Figure 4.5. Amplitude and phase shift dependence on cavity parameters. Effect of the top Au and PMMA thickness are studied on the cavity performance. (A) Resonance of the cavity (along the AC direction) showing redshifts with increasing PMMA thickness and blueshifts with increasing metal thickness. (B) Reflection amplitude of the cavity (along the AC direction) showing the

“critical coupling” trace as a function of top Au and PMMA thickness. (C) Maximum phase shift difference between the AC and ZZ direction plotted as a function of top Au and PMMA thickness.

Strong phase shift difference traces follow the reflection amplitude trace, highlighting the importance of critical coupling.

To experimentally demonstrate the broadband nature of the TLBP anisotropy, reflection intensities (S0) measured from five representative heterostructures are shown in Fig. 4.4E. The PMMA thickness was sequentially tuned to redshift the cavity resonance, spanning approximately 100 nm across the E, S, and C–telecommunication band. For each heterostructure device (D1 to D5), a

corresponding spectral trajectory on the normalized Poincaré sphere is shown in Fig. 4.4F-J, respectively. The blue (red) arrows mark the beginning (end) of the measured spectral trajectory, corresponding to 1410 (1520) nm for D1 to D4 and 1500 (1575) nm for D5. Efficient polarization conversion can be seen for all the devices, confirming the broadband nature of the anisotropy in TLBP coupled with the cavity mode.

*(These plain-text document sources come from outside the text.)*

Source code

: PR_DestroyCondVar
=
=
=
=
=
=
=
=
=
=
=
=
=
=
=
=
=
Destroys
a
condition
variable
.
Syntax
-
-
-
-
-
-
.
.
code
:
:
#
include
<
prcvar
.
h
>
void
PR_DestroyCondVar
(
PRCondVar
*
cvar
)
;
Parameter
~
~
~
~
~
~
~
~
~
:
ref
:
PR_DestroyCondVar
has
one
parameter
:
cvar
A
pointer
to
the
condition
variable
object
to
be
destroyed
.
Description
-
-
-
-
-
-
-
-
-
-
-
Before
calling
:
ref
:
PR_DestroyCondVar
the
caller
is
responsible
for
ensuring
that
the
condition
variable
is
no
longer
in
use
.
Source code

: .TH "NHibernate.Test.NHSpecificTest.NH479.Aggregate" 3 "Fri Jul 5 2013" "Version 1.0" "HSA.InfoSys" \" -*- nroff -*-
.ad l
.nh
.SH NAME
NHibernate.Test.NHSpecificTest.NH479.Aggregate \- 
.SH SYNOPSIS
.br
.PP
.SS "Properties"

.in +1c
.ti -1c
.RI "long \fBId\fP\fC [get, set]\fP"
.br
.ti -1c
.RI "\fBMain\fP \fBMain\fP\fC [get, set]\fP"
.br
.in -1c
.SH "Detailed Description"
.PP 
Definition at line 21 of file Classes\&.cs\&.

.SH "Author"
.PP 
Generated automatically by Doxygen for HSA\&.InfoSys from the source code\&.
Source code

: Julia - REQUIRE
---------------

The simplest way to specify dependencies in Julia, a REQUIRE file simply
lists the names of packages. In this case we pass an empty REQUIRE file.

The differences in the trajectories arise from where the cavity resonance wavelength is with respect to the beginning and ending point of the spectral scans. In addition, the arc length subtended by the trajectories on the normalized Poincaré sphere is intimately related to how well the cavity critically couples to the incoming free-space electromagnetic field and is dominated strongly by the top mirror reflectivity.